▶ Exercise:
Transcribe the stretch of entries below from the line with "Я: Элли, ты" through the line with "Я процитирую замечательную", exactly and with both ends included; leave out all other lines.

Dataset entries
────────────────
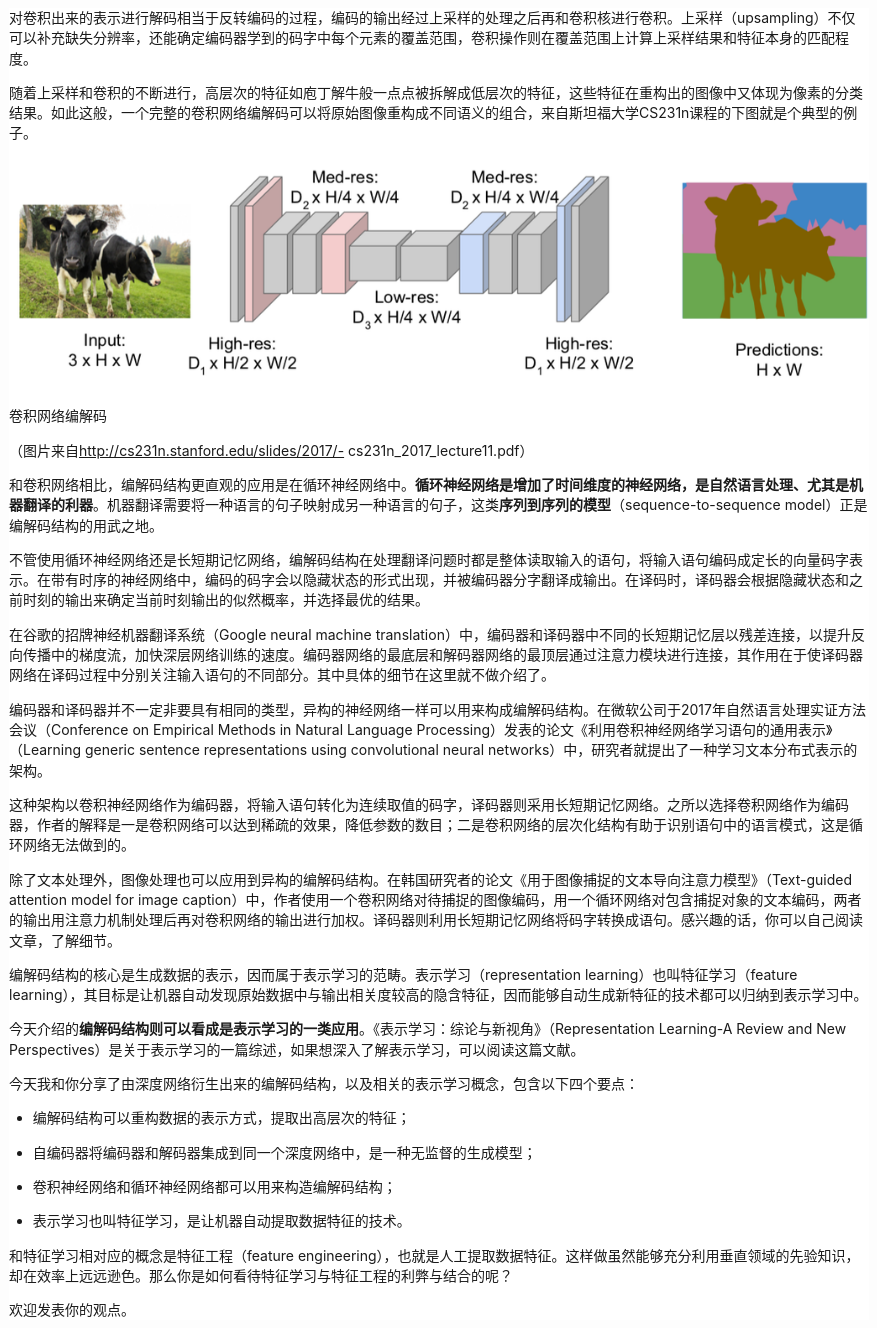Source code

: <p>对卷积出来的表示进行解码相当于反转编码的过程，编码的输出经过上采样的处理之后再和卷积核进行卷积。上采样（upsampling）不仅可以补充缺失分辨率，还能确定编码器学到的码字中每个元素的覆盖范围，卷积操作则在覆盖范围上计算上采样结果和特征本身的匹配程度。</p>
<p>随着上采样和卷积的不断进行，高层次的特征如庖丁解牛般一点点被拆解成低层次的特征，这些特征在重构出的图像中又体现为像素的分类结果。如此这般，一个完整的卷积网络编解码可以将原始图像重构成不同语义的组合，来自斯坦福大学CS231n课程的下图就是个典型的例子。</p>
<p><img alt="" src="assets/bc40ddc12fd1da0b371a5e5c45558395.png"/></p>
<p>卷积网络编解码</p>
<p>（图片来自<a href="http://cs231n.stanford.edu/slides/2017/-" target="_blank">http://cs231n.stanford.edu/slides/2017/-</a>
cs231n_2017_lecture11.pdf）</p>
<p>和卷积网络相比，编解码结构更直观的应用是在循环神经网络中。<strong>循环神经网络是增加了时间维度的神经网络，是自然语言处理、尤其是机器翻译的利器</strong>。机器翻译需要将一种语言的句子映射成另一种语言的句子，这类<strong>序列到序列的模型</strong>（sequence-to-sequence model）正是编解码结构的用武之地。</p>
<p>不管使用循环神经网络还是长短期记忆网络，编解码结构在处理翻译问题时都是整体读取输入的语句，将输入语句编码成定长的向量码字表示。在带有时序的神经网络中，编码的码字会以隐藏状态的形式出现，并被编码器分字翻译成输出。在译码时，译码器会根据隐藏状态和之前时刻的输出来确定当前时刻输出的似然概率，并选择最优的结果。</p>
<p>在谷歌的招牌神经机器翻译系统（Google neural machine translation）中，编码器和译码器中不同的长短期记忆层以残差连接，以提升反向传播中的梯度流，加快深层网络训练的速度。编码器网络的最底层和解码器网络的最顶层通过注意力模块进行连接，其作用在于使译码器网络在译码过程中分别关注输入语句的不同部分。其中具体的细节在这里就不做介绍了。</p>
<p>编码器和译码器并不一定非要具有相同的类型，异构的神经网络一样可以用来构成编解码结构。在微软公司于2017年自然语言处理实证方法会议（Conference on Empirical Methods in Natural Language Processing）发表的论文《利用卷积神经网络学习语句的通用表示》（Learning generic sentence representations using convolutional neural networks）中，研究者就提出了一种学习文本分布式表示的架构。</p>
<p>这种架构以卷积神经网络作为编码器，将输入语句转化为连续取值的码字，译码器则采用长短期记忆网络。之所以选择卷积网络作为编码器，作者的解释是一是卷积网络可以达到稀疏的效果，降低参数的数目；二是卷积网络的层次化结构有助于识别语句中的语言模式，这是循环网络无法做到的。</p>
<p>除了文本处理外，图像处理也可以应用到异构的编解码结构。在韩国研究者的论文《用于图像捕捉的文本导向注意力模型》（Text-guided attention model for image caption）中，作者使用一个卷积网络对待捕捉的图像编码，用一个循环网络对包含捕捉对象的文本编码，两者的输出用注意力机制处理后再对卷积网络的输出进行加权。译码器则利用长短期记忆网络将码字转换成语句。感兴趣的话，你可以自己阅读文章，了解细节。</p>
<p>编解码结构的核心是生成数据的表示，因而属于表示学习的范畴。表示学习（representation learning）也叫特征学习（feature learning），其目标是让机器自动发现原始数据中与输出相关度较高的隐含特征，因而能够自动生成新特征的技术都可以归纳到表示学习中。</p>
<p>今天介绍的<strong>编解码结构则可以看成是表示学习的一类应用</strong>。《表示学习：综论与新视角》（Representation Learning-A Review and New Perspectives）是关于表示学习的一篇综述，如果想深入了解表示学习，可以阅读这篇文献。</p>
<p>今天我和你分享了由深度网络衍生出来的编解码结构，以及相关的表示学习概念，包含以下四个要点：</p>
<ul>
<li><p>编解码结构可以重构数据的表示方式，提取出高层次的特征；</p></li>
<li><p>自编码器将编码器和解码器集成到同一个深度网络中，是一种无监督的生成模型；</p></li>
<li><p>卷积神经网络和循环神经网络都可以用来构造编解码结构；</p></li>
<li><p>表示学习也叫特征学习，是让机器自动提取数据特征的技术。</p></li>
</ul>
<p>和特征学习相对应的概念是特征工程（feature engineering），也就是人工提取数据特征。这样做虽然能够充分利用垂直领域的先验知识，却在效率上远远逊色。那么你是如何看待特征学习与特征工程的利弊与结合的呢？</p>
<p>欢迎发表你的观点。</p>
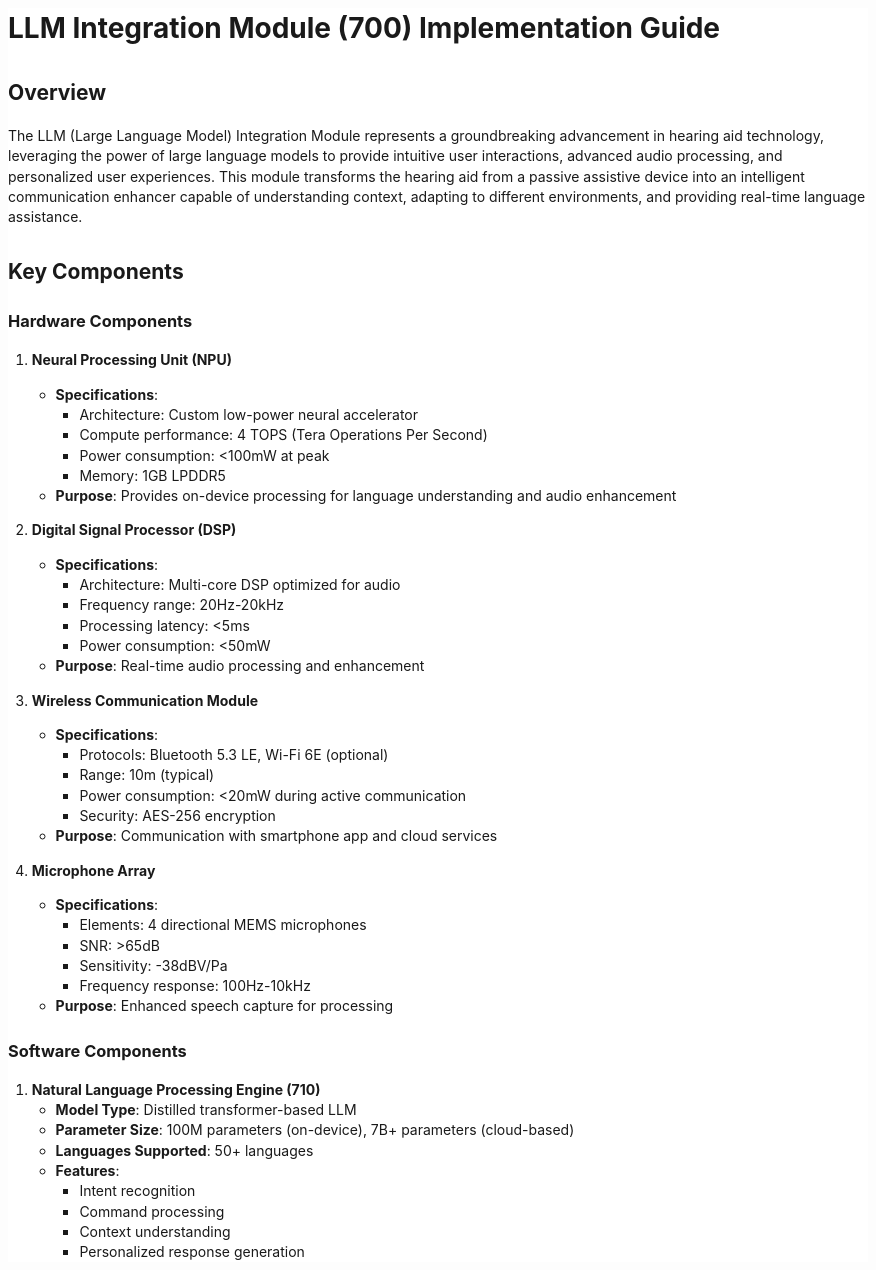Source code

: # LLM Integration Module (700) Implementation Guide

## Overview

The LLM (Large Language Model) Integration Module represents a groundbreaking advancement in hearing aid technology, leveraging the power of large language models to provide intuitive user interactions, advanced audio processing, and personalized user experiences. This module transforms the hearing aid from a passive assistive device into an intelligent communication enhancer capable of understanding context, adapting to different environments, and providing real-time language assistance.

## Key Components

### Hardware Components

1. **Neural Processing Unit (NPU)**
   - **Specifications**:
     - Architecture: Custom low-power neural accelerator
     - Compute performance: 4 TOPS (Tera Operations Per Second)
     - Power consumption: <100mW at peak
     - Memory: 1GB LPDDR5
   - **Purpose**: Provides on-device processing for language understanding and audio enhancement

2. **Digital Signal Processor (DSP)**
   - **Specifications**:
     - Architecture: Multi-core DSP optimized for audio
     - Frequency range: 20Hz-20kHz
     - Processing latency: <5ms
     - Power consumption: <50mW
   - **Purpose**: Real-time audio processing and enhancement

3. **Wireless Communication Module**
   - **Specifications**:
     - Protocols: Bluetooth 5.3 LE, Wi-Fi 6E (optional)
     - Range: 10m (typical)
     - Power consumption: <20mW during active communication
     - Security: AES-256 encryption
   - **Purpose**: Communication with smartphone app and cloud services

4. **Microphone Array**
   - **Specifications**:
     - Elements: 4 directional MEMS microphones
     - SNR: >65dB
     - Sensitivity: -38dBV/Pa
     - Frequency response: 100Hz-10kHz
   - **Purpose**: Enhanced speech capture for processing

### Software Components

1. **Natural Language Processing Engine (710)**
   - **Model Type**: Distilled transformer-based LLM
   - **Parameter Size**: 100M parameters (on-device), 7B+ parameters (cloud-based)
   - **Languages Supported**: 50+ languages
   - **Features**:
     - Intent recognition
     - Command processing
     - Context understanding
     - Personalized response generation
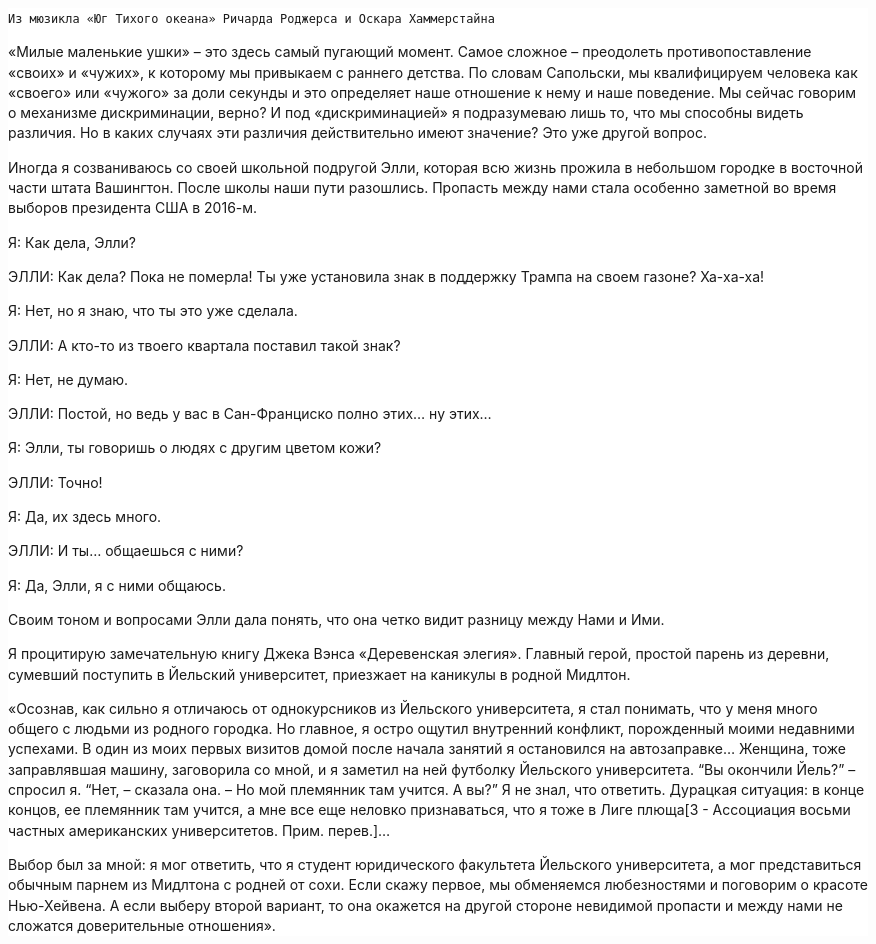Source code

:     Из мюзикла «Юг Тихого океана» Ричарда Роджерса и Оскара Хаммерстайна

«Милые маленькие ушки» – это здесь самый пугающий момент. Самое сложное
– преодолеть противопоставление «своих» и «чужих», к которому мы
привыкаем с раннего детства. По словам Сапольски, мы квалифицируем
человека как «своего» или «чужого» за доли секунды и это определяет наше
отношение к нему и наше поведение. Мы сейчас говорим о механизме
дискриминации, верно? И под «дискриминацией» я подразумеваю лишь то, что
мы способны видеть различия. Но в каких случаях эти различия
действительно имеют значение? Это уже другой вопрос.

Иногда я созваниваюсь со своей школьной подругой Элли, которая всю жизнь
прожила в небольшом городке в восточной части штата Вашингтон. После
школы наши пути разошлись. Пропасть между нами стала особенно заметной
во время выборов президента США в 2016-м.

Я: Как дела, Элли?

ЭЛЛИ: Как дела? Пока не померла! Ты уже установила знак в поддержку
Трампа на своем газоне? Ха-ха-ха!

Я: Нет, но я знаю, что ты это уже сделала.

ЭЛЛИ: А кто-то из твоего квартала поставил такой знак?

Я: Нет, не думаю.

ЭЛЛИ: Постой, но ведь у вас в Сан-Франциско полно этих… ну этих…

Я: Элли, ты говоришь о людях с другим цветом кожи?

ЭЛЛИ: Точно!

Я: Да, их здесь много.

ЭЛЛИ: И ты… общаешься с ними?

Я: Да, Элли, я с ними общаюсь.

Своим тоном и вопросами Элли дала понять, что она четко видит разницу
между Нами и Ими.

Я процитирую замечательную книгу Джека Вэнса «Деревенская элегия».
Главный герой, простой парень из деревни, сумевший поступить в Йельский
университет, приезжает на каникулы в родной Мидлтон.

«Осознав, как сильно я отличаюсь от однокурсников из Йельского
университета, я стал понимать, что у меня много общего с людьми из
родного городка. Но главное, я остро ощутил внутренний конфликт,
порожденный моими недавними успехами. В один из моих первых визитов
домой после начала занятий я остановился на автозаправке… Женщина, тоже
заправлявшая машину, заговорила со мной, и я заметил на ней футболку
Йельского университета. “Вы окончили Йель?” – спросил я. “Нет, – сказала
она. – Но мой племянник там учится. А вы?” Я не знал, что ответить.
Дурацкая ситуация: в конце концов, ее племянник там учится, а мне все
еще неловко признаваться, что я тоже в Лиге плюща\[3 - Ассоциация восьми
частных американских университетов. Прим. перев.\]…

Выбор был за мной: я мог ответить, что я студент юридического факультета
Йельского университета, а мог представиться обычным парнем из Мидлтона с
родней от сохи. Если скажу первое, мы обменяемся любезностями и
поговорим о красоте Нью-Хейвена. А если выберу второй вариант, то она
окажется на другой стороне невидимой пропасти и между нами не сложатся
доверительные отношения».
────────────────
▶ Result for this task:
Я: Элли, ты говоришь о людях с другим цветом кожи?

ЭЛЛИ: Точно!

Я: Да, их здесь много.

ЭЛЛИ: И ты… общаешься с ними?

Я: Да, Элли, я с ними общаюсь.

Своим тоном и вопросами Элли дала понять, что она четко видит разницу
между Нами и Ими.

Я процитирую замечательную книгу Джека Вэнса «Деревенская элегия».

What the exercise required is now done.